Saved data entries:
____

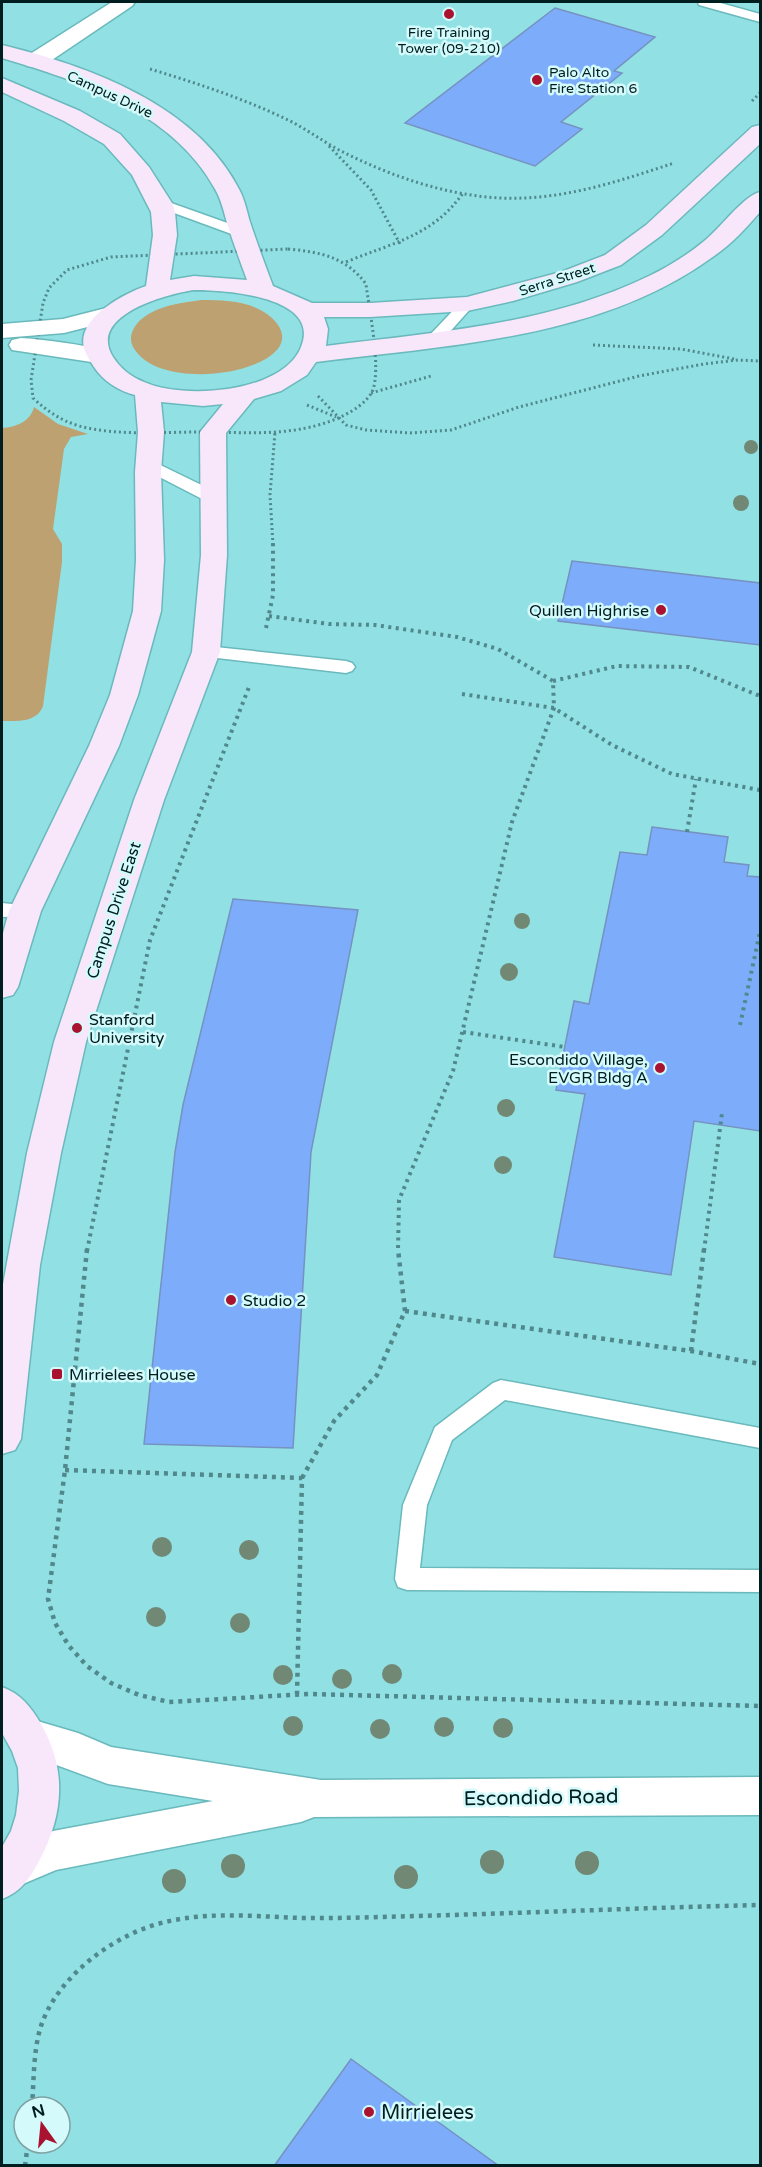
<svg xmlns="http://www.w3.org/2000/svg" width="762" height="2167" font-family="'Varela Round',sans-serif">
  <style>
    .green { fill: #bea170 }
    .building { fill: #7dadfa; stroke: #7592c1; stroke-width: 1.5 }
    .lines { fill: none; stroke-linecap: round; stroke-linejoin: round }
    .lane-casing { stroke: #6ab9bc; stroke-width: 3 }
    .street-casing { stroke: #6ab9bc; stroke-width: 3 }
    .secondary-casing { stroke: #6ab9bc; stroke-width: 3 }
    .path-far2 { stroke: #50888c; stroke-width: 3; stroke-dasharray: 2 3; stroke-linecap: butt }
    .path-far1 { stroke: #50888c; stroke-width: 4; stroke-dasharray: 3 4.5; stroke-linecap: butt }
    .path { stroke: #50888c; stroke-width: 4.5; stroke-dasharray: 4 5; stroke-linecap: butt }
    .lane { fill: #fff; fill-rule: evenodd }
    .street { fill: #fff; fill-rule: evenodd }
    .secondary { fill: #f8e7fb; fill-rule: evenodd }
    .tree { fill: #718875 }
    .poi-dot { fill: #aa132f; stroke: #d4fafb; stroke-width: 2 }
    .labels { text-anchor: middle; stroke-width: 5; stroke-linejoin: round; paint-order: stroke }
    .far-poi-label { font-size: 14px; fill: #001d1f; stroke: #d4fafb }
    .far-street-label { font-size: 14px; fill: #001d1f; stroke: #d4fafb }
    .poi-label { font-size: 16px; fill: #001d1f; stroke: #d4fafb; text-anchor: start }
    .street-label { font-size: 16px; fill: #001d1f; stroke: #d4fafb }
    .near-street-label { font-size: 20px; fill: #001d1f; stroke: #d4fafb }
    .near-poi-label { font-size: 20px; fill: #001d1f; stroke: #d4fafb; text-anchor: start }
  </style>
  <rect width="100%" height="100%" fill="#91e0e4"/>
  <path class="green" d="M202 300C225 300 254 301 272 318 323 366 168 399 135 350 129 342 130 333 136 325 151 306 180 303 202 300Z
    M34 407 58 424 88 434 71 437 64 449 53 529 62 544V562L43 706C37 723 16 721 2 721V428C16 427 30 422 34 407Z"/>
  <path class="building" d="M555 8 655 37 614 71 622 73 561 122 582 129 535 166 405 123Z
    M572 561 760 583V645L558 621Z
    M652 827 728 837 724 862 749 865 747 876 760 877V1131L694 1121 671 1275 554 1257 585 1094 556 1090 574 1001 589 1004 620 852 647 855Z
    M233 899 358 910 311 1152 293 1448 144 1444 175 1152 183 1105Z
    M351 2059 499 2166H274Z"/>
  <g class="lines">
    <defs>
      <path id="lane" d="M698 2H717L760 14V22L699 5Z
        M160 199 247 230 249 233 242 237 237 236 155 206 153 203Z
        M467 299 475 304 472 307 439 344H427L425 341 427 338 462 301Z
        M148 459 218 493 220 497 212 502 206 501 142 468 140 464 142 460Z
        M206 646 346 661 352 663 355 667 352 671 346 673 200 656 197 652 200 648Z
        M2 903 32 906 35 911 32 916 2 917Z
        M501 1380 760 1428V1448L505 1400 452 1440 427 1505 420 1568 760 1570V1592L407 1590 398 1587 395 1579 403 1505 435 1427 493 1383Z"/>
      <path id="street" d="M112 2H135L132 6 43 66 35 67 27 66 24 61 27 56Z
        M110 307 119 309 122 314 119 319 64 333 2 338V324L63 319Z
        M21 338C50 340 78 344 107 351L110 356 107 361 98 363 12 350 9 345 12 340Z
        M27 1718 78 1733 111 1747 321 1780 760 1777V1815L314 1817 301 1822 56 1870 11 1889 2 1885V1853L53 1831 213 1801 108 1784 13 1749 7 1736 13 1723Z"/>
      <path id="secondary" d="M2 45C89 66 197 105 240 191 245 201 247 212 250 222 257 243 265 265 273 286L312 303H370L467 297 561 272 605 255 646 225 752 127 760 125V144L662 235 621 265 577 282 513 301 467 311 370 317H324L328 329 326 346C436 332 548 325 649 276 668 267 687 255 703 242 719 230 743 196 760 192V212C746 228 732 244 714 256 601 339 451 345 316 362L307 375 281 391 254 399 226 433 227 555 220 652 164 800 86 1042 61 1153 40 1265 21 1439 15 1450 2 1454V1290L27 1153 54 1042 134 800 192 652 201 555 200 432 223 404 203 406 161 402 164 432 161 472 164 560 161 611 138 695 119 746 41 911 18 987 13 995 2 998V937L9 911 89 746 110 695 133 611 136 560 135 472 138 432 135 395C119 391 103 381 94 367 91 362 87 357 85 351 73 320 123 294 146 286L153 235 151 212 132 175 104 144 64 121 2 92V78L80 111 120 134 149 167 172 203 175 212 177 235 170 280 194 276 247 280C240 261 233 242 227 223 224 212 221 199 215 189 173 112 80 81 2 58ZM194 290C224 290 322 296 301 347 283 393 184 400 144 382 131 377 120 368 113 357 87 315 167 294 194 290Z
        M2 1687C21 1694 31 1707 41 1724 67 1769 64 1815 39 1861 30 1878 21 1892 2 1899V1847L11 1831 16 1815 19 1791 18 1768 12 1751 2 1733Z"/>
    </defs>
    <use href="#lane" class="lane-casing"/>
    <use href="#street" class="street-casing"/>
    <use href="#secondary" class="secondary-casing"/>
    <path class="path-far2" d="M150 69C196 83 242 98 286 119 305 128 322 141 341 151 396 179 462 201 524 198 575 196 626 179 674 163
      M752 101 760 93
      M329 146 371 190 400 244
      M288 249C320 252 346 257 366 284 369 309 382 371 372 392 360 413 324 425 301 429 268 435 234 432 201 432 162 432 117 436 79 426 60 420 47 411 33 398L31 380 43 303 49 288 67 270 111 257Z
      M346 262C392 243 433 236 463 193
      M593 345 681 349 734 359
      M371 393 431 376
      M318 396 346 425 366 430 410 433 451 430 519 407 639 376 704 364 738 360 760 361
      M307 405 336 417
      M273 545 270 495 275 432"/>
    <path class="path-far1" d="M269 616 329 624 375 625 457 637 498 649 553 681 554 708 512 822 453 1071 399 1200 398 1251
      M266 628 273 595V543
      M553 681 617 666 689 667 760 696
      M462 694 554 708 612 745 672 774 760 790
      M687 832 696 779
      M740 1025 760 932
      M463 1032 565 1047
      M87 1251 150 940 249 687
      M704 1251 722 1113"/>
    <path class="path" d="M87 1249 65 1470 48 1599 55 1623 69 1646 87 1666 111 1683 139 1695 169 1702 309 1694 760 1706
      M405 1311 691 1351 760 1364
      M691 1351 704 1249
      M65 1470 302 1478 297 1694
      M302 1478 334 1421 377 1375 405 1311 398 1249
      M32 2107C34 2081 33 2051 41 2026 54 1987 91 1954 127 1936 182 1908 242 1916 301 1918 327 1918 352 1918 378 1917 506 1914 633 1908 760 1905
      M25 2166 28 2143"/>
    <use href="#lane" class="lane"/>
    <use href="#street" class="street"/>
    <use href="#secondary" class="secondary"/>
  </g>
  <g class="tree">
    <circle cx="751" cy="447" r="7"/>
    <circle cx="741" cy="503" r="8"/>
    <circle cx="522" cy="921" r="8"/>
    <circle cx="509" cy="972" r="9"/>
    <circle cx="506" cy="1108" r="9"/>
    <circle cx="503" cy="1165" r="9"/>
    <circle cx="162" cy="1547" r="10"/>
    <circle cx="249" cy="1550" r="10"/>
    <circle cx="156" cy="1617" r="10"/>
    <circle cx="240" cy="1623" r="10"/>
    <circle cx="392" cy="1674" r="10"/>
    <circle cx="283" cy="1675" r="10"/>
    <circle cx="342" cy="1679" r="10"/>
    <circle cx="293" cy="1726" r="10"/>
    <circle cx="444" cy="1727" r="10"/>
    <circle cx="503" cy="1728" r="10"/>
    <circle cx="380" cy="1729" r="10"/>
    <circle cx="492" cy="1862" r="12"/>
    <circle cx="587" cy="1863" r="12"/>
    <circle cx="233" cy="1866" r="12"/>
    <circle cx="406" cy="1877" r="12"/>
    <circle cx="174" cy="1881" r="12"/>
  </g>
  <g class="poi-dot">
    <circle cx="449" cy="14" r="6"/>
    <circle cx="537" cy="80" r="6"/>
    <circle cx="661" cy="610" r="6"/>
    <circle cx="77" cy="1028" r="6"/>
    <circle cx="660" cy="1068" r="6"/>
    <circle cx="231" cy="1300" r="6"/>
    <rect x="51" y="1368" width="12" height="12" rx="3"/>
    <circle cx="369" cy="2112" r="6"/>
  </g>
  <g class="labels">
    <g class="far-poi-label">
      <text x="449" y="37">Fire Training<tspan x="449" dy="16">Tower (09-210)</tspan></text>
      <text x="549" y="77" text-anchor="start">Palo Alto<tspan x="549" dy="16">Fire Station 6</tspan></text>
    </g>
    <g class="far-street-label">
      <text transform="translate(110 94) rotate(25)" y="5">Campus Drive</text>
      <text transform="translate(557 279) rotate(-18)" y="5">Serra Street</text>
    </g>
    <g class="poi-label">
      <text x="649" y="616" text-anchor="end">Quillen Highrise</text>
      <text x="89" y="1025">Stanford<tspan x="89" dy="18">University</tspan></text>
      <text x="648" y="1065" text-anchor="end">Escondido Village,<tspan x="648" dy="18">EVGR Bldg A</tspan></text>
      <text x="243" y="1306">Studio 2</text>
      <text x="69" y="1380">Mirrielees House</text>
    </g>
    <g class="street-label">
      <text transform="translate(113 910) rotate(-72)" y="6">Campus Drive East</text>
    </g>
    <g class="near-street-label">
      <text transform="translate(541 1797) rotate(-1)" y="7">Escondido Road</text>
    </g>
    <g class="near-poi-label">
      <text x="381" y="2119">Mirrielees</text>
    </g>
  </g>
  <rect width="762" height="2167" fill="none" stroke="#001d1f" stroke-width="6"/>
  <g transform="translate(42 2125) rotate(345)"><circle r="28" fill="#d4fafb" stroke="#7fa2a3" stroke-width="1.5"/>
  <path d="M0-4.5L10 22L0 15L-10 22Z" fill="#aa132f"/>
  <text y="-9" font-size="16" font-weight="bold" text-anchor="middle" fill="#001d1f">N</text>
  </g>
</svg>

____

• [DIRECTIONS]
The required output is each line of the entries that contains the word "linejoin".

• [PROBLEM SOLUTION]
    .lines { fill: none; stroke-linecap: round; stroke-linejoin: round }
    .labels { text-anchor: middle; stroke-width: 5; stroke-linejoin: round; paint-order: stroke }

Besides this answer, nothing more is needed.